Economic growth makes no sense if the generated wealth is monopolized. What does it profit a development model that underscores luxury shopping malls but inflicts misery on millions from lack of basic sanitation?
“Huge social investments proved critical to sustaining China’s impressive economic growth,” Sen’s book argues. “Without comparable foundations, India’s much-lauded economic growth is faltering.”
Here, the Aquino administration earmarked a 42-percent increase in the Conditional Cash Transfer program for 2014 to serve the poorest. This allocates P62.6 billion—up from P44 billion last year—to help 4.3 million of the country’s poorest families.
Under the CCT, these families get P1,200 a month—P300 per child for a maximum of three children, plus P300 for the mother. In return, families commit to keep children in school and, with their mothers, regularly get checkups at the public health center. President Aquino has managed, so far, to beat off scavengers from gorging on this resource.
What underpins once-basket-case Bangladesh’s surge? Among other moves, Dhaka blended government policy and the work of nongovernmental organizations. Bangladesh’s low-interest-rate Grameen Bank and BRAC reach out to the neediest.
BRAC is the world’s largest NGO. Established by Sir Fazle Hasan Abed in 1972, BRAC organizes the isolated poor, especially women. They’re helped to increase access to resources and support projects, from a dairy to a chain of retail handicraft stores. The organization is 70-80-percent self-funded.
“As a result, there has been a dramatic fall in the fertility rate. And girls now outnumber boys in education,” Sen notes. “All this has been achieved despite Bangladesh having half the per capita income of India.”
Here, JLN Corp.’s bogus NGOs are said to have fleeced willing senators of their pork barrel: Bong Revilla, Juan Ponce Enrile, Jinggoy Estrada, Ferdinand Marcos Jr. and Gringo Honasan. All 20 NGO conduits for JLN were allegedly fraudulent.
After the book’s torrent of facts and figures, should one despair? No, say the authors. Indian states like Kerala, Tamil Nadu and Himachal Pradesh provide examples of how social investments have reaped dividends in economic growth.
Often, what holds countries back is not lack of resources. The hardest chains to break are lack of clear-sighted, long-term policies and the political will to implement them. Yet, the muddled consciences of the crucial middle classes can be stirred to usher in reform.

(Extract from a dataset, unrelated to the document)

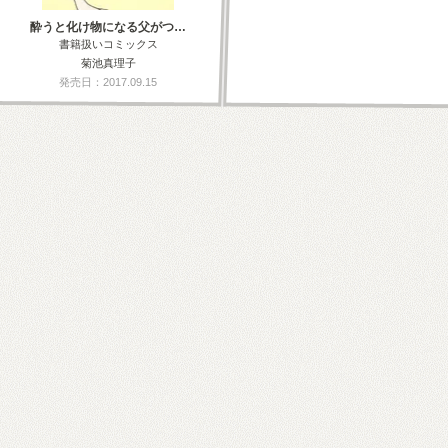
酔うと化け物になる父がつ…
書籍扱いコミックス
菊池真理子
発売日：2017.09.15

Sen, however, admits to “intellectual wonder”: Why don’t more people see that economic growth without investment in human development is unsustainable—and unethical?
The only photograph in Sen’s Cambridge study is that of the poet Rabindranath Tagore with a flowing white beard. “Tagore was too patient,” Sen says today. Kazi Nazrul Islam, Bengal’s other great poet, was the rebel urging action who wrote: “Patience is a minor form of despair, disguised as a virtue.”